# Naive Bayes Implementation

$$
\hat{y}_{\text{pred}} = \arg\max_{k \in \{1, 2, \dots, K\}} P(C_k) \prod_{i=1}^{N} P(X_i | C_k)
$$

In [1]:
import numpy as np
import pandas as pd
data = pd.read_csv('/content/play_tennis.csv')
print("The Shape of the data is: ", data.shape)
data.head()


The Shape of the data is:  (14, 6)


Unnamed: 0,day,outlook,temp,humidity,wind,play
0,D1,Sunny,Hot,High,Weak,No
1,D2,Sunny,Hot,High,Strong,No
2,D3,Overcast,Hot,High,Weak,Yes
3,D4,Rain,Mild,High,Weak,Yes
4,D5,Rain,Cool,Normal,Weak,Yes


## **Problem 1**
- **Outlook** = Sunny
- **Temp** = Hot
- **Humidity** = High
- **Wind** = Weak

Decide => Play or No Play

In [2]:
"""
Solution:
 - P(Yes | Sunny, Hot, High, Weak)  = P(Sunny | Yes) * P(Hot | Yes) * P(High | Yes) * P(Weak | Yes) * P(Yes)
 - P(No | Sunny, Hot, High, Weak)  = P(Sunny | No) * P(Hot | No) * P(High | No) * P(Weak | No) * P(No)
Compare and decide using Maximum Posterior Rule
"""

## **Problem 2**
- **Outlook** = Overcast
- **Temp** = Cold
- **Humidity** = Low
- **Wind** = Weak

Decide => Play or No Play

In [3]:
"""
Solution:
 - P(Yes | Overcast, Cold, Low, Weak)  = P(Overcast | Yes) * P(Cold | Yes) * P(Low | Yes) * P(Weak | Yes) * P(Yes)
 - P(No | Overcast, Cold, Low, Weak)  = P(Overcast | No) * P(Cold | No) * P(Low | No) * P(Weak | No) * P(No)
Compare and decide using Maximum Posterior Rule
"""

' \nSolution:\n - P(Yes | Overcast, Cold, Low, Weak)  = P(Overcast | Yes) * P(Cold | Yes) * P(Low | Yes) * P(Weak | Yes) * P(Yes)\n - P(No | Overcast, Cold, Low, Weak)  = P(Overcast | No) * P(Cold | No) * P(Low | No) * P(Weak | No) * P(No)\nCompare and decide using Maximum Posterior Rule\n'

Naive Bayes creates a `LookUp Table` {Dictionary} that stores all the probabilities.

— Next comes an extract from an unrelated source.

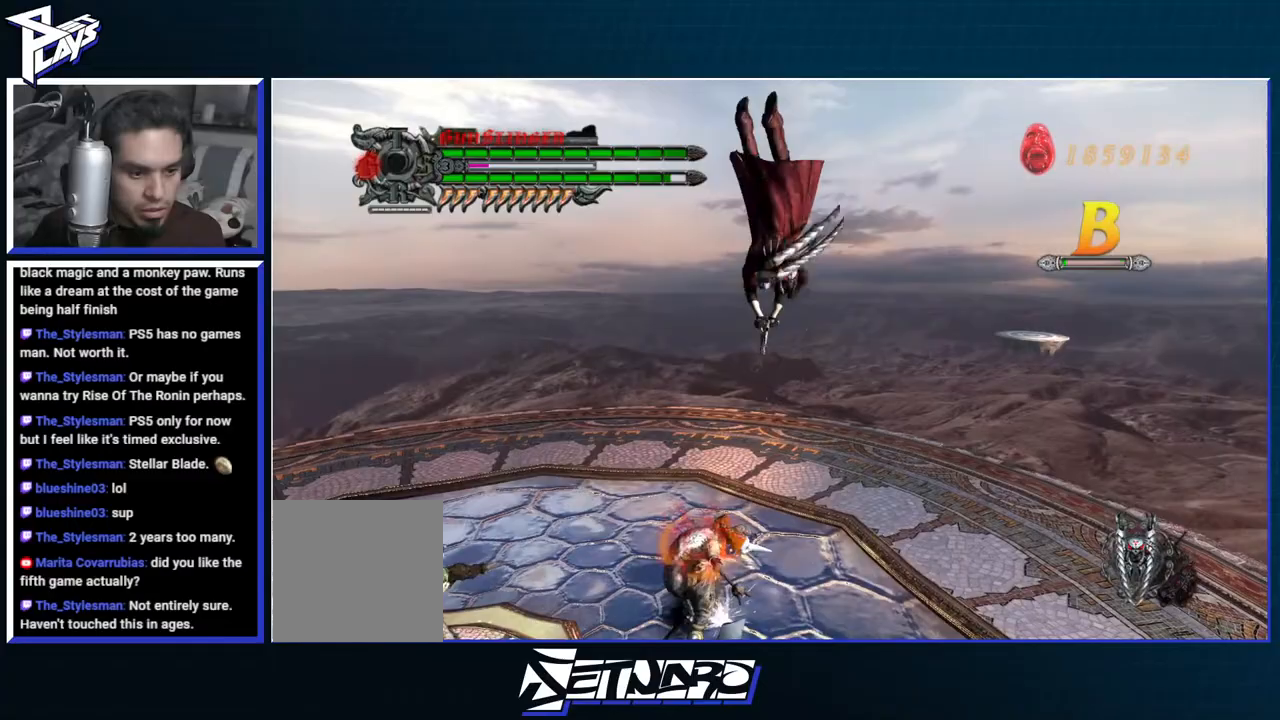
{"dt_ms": 500, "buttons": ["L2", "R1"], "left_stick": "center", "right_stick": "center", "events": [[217, "B", "up"], [233, "DPAD_UP", "down"], [317, "DPAD_UP", "up"], [350, "X", "down"], [433, "X", "up"], [467, "L2", "down"]]}
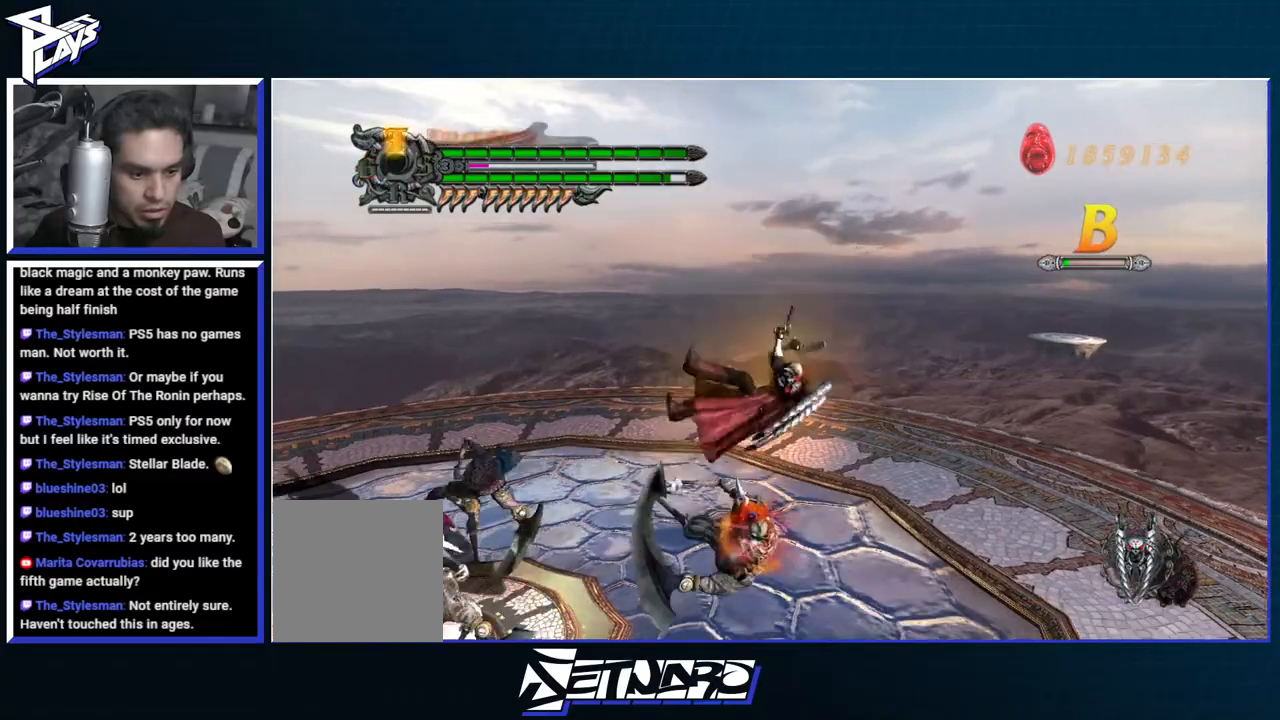
{"dt_ms": 500, "buttons": ["Y", "R1", "R2"], "left_stick": "center", "right_stick": "center", "events": [[67, "L2", "up"], [67, "X", "down"], [133, "L2", "down"], [150, "DPAD_RIGHT", "down"], [150, "X", "up"], [200, "X", "down"], [300, "X", "up"], [350, "DPAD_RIGHT", "up"], [367, "L2", "up"], [417, "R2", "down"], [467, "Y", "down"]]}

`Lookup Table` : Set of Probabilties

# **Creating a Lookup Table**

## ***P(Yes) and P(No)***

In [6]:
print("Value Counts of playing or not playing the tennis: ")
data['play'].value_counts()

Value Counts of playing or not playing the tennis: 


Unnamed: 0_level_0,count
play,Unnamed: 1_level_1
Yes,9
No,5


In [8]:
probability_of_Yes = 9/14
probability_of_No = 5/14
print("Probability of Yes = P(Yes): ", probability_of_Yes)
print("Probability of No = P(No): ", probability_of_No)

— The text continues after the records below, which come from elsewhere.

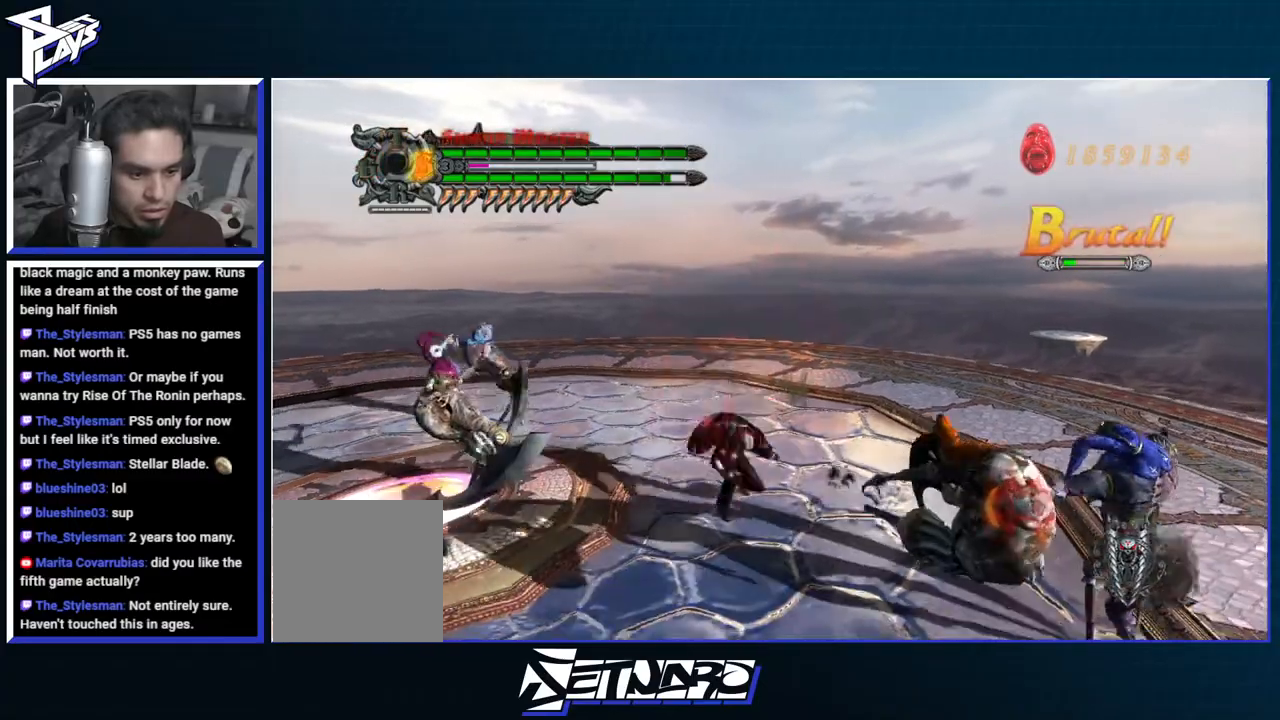
{"dt_ms": 500, "buttons": ["Y", "R1"], "left_stick": "right", "right_stick": "center", "events": [[33, "Y", "up"], [67, "R2", "up"], [333, "left_stick", "right"], [433, "Y", "down"]]}
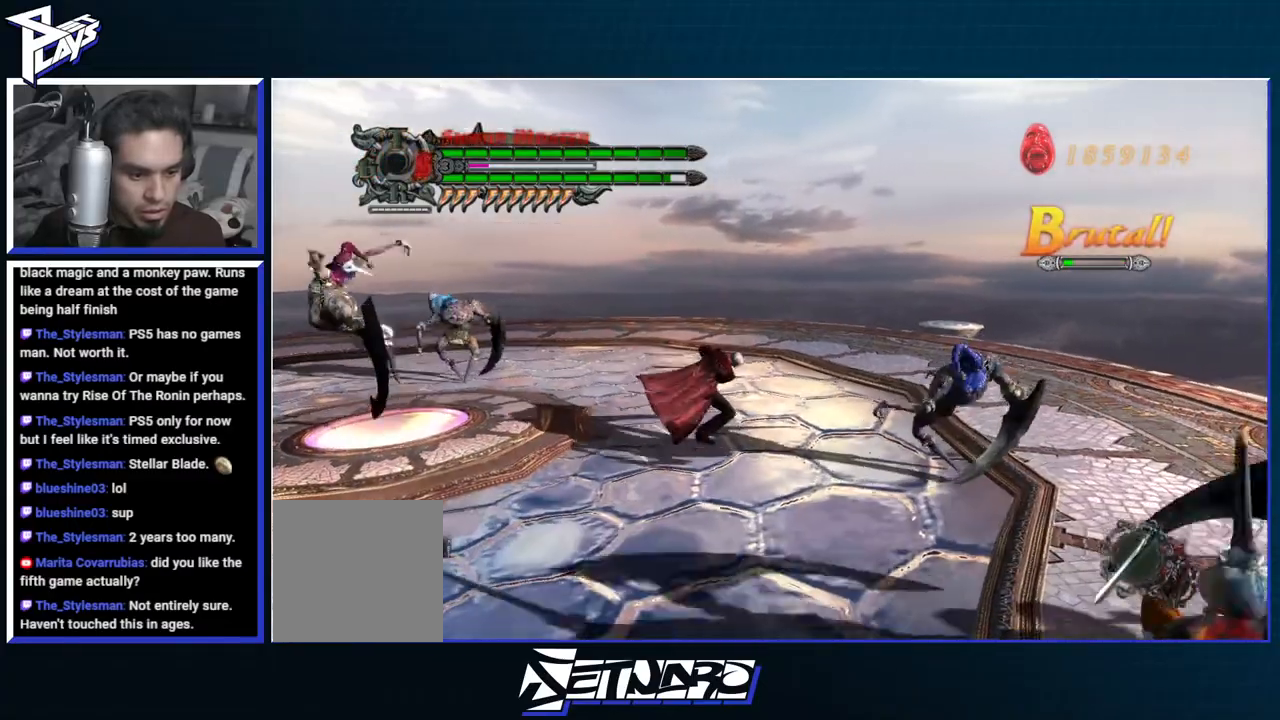
{"dt_ms": 500, "buttons": ["R1"], "left_stick": "center", "right_stick": "right", "events": [[167, "left_stick", "center"], [200, "Y", "up"], [283, "Y", "down"], [283, "right_stick", "right"], [350, "Y", "up"], [417, "Y", "down"], [500, "Y", "up"]]}
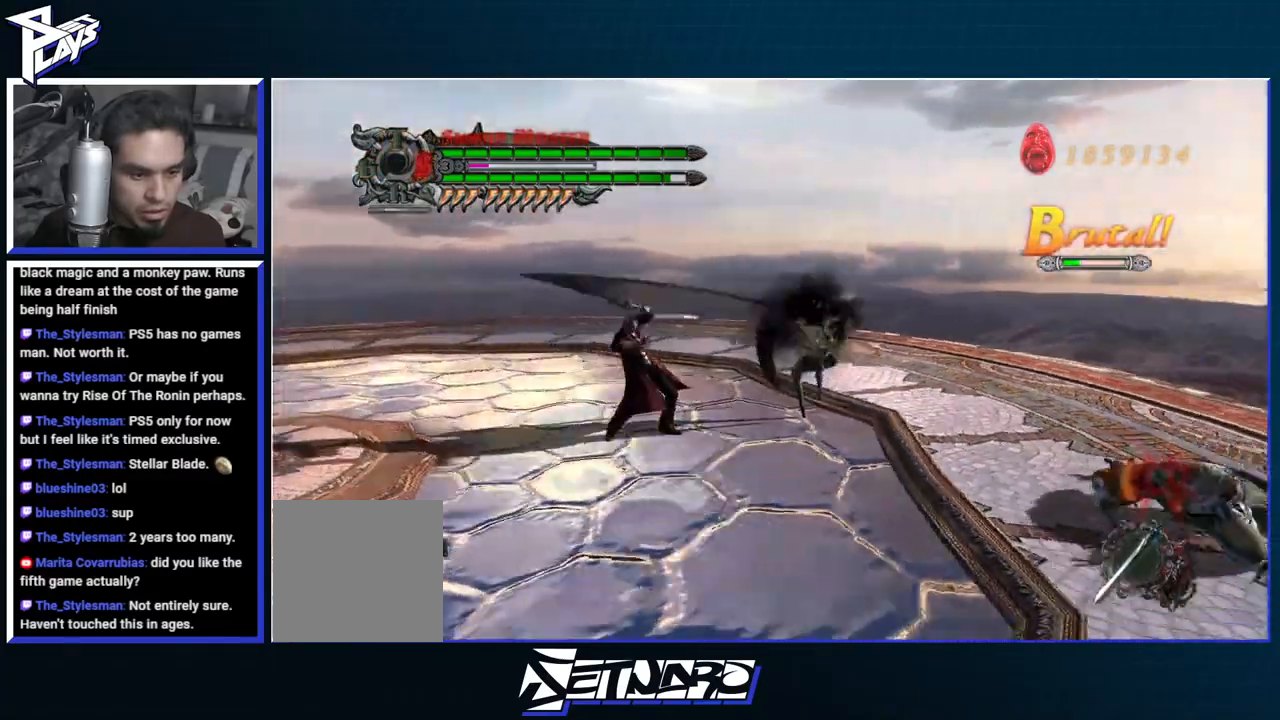
{"dt_ms": 500, "buttons": ["Y", "R1"], "left_stick": "right", "right_stick": "center", "events": [[50, "right_stick", "center"], [267, "left_stick", "right"], [350, "Y", "down"]]}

Probability of Yes = P(Yes):  0.6428571428571429
Probability of No = P(No):  0.35714285714285715


Lets Calculate the `P(Yes)` and `P(No)` for each column

## ***Outlook Column***

In [9]:
pd.crosstab(data['outlook'], data['play'])

play,No,Yes
outlook,Unnamed: 1_level_1,Unnamed: 2_level_1
Overcast,0,4
Rain,2,3
Sunny,3,2


In [15]:
probability_of_overcast_No = 0
probability_of_overcast_Yes = 4/9
probability_of_rainy_Yes = 3/9
probability_of_rainy_No = 2/5
probability_of_sunny_No = 3/5
probability_of_sunny_Yes = 2/9

print("P(Overcast|No):", probability_of_overcast_No)
print("P(Overcast|Yes):", probability_of_overcast_Yes)
print("P(Rainy|No):", probability_of_rainy_No)
print("P(Rainy|Yes):", probability_of_rainy_Yes)
print("P(Sunny|No):", probability_of_sunny_No)
print("P(Sunny|Yes):", probability_of_sunny_Yes)

P(Overcast|No): 0
P(Overcast|Yes): 0.4444444444444444
P(Rainy|No): 0.4
P(Rainy|Yes): 0.3333333333333333
P(Sunny|No): 0.6
P(Sunny|Yes): 0.2222222222222222


## ***Temp Column***

In [12]:
pd.crosstab(data['temp'], data['play'])

play,No,Yes
temp,Unnamed: 1_level_1,Unnamed: 2_level_1
Cool,1,3
Hot,2,2
Mild,2,4


In [16]:
probability_of_cool_Yes = 3/9
probability_of_cool_No = 1/5
probability_of_hot_Yes = 2/9
probability_of_hot_No = 2/5
probability_of_mild_Yes = 4/9
probability_of_mild_No = 2/5
print("P(Cool|Yes):", probability_of_cool_Yes)
print("P(Cool|No):", probability_of_cool_No)
print("P(Hot|Yes):", probability_of_hot_Yes)
print("P(Hot|No):", probability_of_hot_No)
print("P(Mild|Yes):", probability_of_mild_Yes)
print("P(Mild|No):", probability_of_mild_No)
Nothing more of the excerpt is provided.